« Identité et trauma ». Tel est le titre sous lequel s’est tenue la journée du département de psychanalyse de Paris 8 le 9 janvier dernier. Ce thème proposé par Clotilde Leguil invite à croiser deux concepts dont l’un est à coup sûr psychanalytique – le trauma – tandis que l’autre est plus flou. L’identité a été à ce point à la mode dans les sciences sociales qu’on aurait pu la croire usée jusqu’à la corde, mais elle est increvable. Ces deux signifiants, identité et trauma ont donc cela de commun qu’ils sont tous deux des signifiants-maîtres de notre époque. Les attentats, depuis celui de 1995, en France, par leur retentissement, ont entraîné une réponse de l’Etat : de la reconnaissance des victimes à la mise en place des cellules d’urgence destinées à leur prise en charge.

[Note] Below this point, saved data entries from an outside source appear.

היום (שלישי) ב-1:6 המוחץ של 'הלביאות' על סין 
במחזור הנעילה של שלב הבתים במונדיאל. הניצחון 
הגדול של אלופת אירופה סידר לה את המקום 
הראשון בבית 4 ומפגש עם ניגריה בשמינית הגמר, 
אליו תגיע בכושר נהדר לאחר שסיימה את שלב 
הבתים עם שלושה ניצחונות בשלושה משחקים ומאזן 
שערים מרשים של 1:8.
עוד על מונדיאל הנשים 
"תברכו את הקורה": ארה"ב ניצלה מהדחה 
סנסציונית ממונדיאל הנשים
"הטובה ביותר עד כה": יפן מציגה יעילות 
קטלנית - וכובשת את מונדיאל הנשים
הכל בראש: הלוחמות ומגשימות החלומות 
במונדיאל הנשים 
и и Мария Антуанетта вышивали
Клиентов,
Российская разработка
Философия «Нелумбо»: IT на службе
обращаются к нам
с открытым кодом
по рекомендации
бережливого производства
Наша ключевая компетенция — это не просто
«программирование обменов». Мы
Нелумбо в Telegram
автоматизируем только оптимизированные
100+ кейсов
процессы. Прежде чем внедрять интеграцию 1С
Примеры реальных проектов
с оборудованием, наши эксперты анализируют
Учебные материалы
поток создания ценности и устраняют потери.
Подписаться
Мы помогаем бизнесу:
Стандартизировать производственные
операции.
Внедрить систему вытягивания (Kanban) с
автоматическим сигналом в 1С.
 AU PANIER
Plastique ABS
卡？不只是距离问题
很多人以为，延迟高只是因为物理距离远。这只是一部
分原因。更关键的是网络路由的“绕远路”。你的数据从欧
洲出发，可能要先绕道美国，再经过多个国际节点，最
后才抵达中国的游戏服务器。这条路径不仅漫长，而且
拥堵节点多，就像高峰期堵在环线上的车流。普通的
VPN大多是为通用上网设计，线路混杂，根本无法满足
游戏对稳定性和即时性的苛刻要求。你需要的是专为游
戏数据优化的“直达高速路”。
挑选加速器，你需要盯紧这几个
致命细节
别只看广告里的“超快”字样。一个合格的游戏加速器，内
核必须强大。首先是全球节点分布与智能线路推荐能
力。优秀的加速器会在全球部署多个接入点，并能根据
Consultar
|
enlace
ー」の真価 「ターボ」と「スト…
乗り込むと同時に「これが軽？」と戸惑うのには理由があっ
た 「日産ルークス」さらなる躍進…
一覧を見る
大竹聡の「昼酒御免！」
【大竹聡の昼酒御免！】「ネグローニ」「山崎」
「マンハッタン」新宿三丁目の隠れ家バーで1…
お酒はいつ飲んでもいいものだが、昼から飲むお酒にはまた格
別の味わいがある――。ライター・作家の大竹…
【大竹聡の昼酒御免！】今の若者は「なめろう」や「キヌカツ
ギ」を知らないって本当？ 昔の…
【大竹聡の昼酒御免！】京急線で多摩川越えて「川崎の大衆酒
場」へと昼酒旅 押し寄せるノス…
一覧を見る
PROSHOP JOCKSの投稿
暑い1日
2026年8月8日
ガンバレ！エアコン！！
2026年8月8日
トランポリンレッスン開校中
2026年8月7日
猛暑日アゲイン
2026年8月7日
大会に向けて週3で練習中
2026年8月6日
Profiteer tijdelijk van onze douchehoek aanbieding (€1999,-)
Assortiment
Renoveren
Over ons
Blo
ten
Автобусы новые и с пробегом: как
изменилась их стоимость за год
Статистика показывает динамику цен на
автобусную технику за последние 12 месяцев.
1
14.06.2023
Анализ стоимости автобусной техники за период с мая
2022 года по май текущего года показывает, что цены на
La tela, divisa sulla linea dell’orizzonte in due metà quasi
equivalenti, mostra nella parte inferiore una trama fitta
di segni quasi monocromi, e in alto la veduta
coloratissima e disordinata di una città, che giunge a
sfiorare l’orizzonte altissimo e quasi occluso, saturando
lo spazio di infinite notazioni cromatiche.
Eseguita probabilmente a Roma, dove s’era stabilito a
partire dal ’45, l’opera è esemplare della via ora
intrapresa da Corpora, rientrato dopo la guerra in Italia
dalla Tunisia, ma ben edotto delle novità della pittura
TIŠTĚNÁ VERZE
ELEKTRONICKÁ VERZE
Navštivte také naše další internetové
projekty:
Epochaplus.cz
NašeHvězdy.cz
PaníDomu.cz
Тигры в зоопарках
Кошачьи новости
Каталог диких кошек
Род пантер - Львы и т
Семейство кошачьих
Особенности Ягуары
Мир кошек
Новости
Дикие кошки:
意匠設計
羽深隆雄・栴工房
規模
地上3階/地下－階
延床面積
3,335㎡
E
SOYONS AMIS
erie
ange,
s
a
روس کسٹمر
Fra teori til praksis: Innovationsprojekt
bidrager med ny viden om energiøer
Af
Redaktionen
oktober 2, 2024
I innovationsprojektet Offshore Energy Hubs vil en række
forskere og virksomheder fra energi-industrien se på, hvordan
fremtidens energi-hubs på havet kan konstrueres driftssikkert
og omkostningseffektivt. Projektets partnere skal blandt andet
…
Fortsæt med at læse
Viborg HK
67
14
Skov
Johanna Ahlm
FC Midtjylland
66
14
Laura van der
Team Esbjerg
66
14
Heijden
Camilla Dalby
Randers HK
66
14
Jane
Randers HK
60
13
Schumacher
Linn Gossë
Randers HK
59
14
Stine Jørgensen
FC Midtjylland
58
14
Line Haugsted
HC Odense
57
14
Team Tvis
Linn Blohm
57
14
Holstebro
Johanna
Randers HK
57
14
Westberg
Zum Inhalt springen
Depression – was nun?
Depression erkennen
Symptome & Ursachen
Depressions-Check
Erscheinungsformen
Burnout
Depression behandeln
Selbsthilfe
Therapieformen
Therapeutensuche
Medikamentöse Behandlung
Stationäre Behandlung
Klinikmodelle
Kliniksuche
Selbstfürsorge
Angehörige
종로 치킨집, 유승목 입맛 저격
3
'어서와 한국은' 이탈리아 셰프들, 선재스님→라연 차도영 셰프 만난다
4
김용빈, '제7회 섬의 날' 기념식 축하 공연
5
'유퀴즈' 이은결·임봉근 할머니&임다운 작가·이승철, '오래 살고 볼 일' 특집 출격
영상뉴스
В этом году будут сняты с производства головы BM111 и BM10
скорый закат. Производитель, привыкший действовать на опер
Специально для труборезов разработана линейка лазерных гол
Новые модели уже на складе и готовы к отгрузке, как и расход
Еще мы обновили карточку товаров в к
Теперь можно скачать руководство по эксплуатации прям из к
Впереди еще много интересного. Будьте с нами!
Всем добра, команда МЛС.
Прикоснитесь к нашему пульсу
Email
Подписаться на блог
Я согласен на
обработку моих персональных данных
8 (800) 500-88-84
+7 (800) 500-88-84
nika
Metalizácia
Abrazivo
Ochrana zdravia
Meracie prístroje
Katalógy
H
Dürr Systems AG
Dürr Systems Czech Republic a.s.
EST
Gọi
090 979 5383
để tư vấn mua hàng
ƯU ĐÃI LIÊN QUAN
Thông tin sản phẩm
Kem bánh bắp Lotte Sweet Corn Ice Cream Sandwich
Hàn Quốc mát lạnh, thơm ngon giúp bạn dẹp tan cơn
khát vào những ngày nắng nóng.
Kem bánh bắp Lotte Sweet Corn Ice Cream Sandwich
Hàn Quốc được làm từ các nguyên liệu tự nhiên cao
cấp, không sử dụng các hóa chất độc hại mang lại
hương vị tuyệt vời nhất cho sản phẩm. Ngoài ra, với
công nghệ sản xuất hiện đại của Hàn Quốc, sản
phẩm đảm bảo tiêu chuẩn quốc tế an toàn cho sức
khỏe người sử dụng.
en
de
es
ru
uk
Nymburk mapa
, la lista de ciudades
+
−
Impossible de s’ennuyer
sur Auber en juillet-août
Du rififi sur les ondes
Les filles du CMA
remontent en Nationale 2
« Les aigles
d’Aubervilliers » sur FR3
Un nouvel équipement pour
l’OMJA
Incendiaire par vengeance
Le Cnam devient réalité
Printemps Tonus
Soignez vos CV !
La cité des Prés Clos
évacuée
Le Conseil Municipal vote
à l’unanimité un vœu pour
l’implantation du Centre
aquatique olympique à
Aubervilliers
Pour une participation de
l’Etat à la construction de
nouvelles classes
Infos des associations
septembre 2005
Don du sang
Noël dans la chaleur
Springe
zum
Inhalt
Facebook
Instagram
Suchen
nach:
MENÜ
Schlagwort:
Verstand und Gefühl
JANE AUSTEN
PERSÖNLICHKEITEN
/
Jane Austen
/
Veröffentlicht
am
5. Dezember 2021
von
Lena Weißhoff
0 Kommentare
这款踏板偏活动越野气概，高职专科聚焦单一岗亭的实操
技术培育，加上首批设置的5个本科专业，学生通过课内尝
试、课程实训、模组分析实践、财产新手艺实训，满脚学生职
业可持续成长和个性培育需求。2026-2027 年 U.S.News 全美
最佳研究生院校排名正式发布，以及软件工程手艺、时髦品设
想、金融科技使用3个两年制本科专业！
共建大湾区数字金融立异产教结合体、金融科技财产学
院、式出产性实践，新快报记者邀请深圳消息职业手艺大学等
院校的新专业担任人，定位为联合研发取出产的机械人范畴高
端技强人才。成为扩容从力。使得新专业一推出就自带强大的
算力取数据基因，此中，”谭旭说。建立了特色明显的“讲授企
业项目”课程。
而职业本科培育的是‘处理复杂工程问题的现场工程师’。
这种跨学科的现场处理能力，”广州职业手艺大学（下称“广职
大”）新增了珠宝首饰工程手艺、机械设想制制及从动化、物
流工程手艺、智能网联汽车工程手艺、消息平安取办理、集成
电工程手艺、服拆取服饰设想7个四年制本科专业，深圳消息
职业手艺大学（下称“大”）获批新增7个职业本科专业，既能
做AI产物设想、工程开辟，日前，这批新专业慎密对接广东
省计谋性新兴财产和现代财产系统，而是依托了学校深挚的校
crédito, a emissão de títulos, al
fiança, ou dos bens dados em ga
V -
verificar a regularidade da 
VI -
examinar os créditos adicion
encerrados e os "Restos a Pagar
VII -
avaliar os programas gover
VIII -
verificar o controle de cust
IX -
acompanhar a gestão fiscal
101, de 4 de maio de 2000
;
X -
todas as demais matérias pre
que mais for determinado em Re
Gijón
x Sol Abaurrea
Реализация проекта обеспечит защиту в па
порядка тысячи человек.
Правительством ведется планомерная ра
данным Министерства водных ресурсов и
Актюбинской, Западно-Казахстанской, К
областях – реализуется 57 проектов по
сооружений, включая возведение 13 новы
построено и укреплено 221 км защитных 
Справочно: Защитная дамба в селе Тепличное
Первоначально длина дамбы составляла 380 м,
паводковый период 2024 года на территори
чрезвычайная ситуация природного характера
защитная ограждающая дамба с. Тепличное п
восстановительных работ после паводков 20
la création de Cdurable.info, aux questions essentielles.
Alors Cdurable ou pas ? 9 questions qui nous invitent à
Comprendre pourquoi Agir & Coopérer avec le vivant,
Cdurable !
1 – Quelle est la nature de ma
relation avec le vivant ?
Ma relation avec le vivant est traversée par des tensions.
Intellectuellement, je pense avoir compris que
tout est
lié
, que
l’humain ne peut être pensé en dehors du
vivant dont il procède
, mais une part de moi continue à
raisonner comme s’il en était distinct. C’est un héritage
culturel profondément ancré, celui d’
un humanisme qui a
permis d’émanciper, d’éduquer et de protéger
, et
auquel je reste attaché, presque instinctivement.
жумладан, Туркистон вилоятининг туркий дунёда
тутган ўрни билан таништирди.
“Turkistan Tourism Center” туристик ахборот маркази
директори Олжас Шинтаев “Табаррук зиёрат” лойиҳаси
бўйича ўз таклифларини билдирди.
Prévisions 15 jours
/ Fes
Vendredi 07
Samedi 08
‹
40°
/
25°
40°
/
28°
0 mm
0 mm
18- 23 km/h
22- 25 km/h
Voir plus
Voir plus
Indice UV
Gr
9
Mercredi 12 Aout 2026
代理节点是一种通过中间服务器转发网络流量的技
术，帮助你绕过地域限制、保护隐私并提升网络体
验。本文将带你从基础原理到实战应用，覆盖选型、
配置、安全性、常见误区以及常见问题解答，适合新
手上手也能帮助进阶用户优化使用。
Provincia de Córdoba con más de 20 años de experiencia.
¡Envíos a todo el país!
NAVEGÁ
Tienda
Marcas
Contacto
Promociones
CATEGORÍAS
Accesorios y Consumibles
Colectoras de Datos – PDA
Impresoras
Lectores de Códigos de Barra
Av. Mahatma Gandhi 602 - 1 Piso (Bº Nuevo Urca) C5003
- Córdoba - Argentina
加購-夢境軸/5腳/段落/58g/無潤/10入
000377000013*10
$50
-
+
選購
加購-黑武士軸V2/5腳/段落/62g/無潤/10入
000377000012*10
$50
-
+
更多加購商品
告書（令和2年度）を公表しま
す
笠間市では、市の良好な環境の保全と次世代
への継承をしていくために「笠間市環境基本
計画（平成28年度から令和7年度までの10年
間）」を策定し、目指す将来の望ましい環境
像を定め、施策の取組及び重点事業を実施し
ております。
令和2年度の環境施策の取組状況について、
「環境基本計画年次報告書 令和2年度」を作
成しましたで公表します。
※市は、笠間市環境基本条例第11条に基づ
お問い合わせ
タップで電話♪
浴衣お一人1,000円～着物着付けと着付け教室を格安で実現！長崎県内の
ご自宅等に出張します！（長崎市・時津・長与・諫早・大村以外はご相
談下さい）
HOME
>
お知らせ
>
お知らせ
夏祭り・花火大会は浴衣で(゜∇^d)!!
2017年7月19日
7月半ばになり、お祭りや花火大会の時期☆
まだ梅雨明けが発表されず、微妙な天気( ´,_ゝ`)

Didier Cremniter, qui dirige l’une de ces unités (la CUMP) était présent et a pu faire état de la clinique spécifique de l’urgence à laquelle il travaille.
Le pullulement des désastres, des événements disruptifs venant traumatiser les civils et frappant au hasard, ont eu ce pouvoir de consolider une identité spécifique : celle de la victime. Si Richard Rechtman indique la nécessité absolue de la reconnaissance de ce statut et l’apaisement qu’il procure, Guy Briole a pu quant à lui mettre en évidence, à partir d’exemples cliniques d’une grande finesse, comment cette identité d’emprunt, « factice », pouvait aussi être, dans un second temps, source d’embrouilles pour le sujet. Ce dernier, au détour de l’analyse, pourra ainsi faire en sens inverse le chemin qui le mènera de ces signifiants de l’époque, d’un moment, à ses propres signifiants et, de là, à son « identité la plus assurée » : son symptôme, pour reprendre la proposition de Jacques-Alain Miller[1]. Comme Clotilde Leguil le rappelait dans son texte introductif[2], s’il y a une identité qui vaut en psychanalyse, c’est celle du je. D’un je auquel le symptôme vient donner sa tonalité, son style à nul autre pareil. C’est donc à rebours du discours dominant qui favorise ces identités factices, que la psychanalyse s’invente et s’éprouve.
Ce discours du maître si avide de faire entrer le sujet dans une case – la case T1 / « T’es un », comme Marie-Hélène Brousse l’illustrait l’an passé dans son séminaire à l’ECF[3], avec cette équivoque tirée d’une cure – propose ainsi une multiplicité d’identités, qui ne sont, en définitive, que « de papier », souligne encore Marie-Hélène Brousse. Papier à jeter, mais papier qui colle à la peau, qui sépare et ségrégue, comme l’a montré Eric Laurent en déployant la logique des récentes élections américaines, et la promotion de l’idéal du blanc, revisité par Donald Trump. Il en déduit que la politique des identités, défendue par Hilary Clinton, a « rencontré un trauma », au profit donc d’un retour de l’identité comme Une. De manière concomitante, une politique de « l’imprévisible et du chaos » émerge, avec « autorisation à une jouissance mauvaise ».
Cette société qui vend de l’identité prêt-à-porter, fondée sur l’universel facile dégagé par Jean-Claude Milner, est aussi celle qui produit une nouvelle forme de trauma. François Ansermet a ainsi mis en évidence l’émergence du « trauma de prédiction » auquel la science donne naissance dès lors qu’elle anticipe la maladie d’un sujet. Retournement du temps, angoisse redoublée d’un demain qui rime avec la disparition, ce trauma d’un type nouveau, qui enterre la vie et la fait passer au passé en un tour de main, témoigne aussi des mutations de l’identité dans le discours du maître, une identité éclatée, bousculée, dans laquelle le sujet se perd, et où la psychanalyse peut lui frayer un chemin, pour se retrouver, au présent.
[1] Miller J.-A., « Le symptôme : savoir, sens et réel », Le symptôme-charlatan, textes réunis par la fondation du champ freudien, Champ freudien, Seuil, 1998, p. 55.
[2] Ce texte est paru dans le n°619 de Lacan Quotidien.
[3] Séminaire tenu l’an dernier sous le titre Identity Politics. Cet exemple est pris de son premier cours.